The way I choose my portfolio shots goes like this:
  1. Go through ALL of your photos and select the best 20-30 shots of all of your pictures.
  2. Take those 20-30 shots and lay them out on your bed or a large table.
  3. Critically examine each of these shots for technical flaws (focus issues, framing, weird eyes, lighting issues, and background "noise"). If you don't know what to look for technically, check out some of these articles here and Darren Rowse's Digital Photography School.
  4. Remove any shots that are not technically great.
  5. Remove any shots that are not interesting (interesting subject, beautiful, vibrant color). You want your potential clients to be blown away by your pictures, not bored.
  6. You should be down to about 10-15 great shots now. Ask a non-photographer, female acquaintance which ones she likes best and which ones she likes least. (Women have a better natural eye for beauty. I always use this step when selecting photos)
  7. Consider removing 1 or 2 that she didn't like.
  8. You should now have your portfolio shots. Enlarge these to 5x7 or 8x12 and put them in order of best (top 5 first) to "not bad" in a nice black portfolio book. I use ITOYA 9x12 Art Portfolio books.
As far as selecting shots that sell, I try to include 10% groom shots, 10% cake and reception, 10% group and family shots, 10% couple and hands, 10% flowers, 20% bride shots, and 30% photo journalistic shots. I might revise this as time goes on but these are the shots that brides and parents want to see to decide if you are any good.

Most parents (who are paying for this) want to know that you can shoot good portraits of their daughter and some good family and wedding party shots that they can hang on their wall.
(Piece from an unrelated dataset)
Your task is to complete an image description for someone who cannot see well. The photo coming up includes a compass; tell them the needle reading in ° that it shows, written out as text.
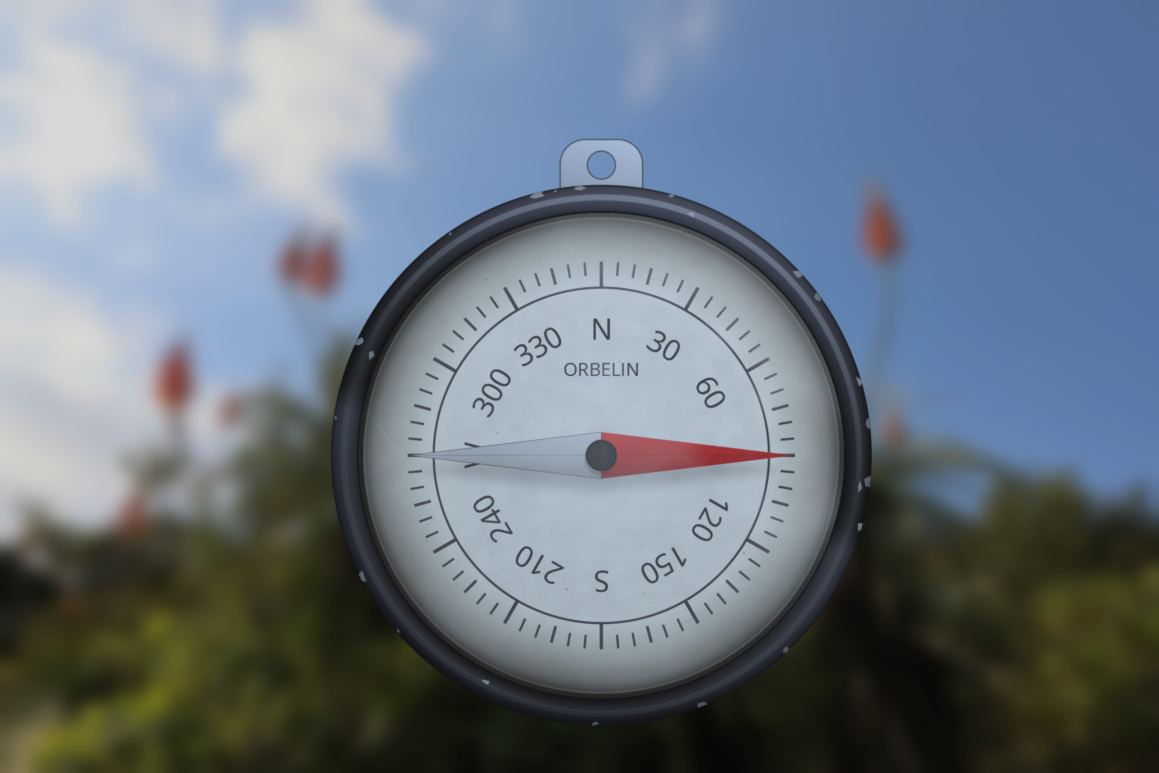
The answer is 90 °
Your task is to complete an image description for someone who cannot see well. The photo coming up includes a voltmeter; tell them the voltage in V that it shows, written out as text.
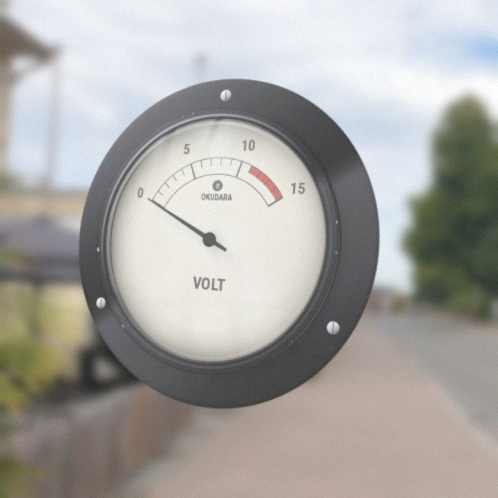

In reality a monkey that has read a wedding photography book can shoot those shots, but what really draws people in and catches their eye is an interesting and artistically composed photo-journalistic shot of one of the important details of the wedding that tells a great story or a cute kid shot. That's why I include these in my portfolio. When you're done you'll have a great portfolio to show you friends, family and potential clients. And everyone knows, if you're serious enough to make a great looking portfolio, then your clients will start dishing out the serious money for your skills.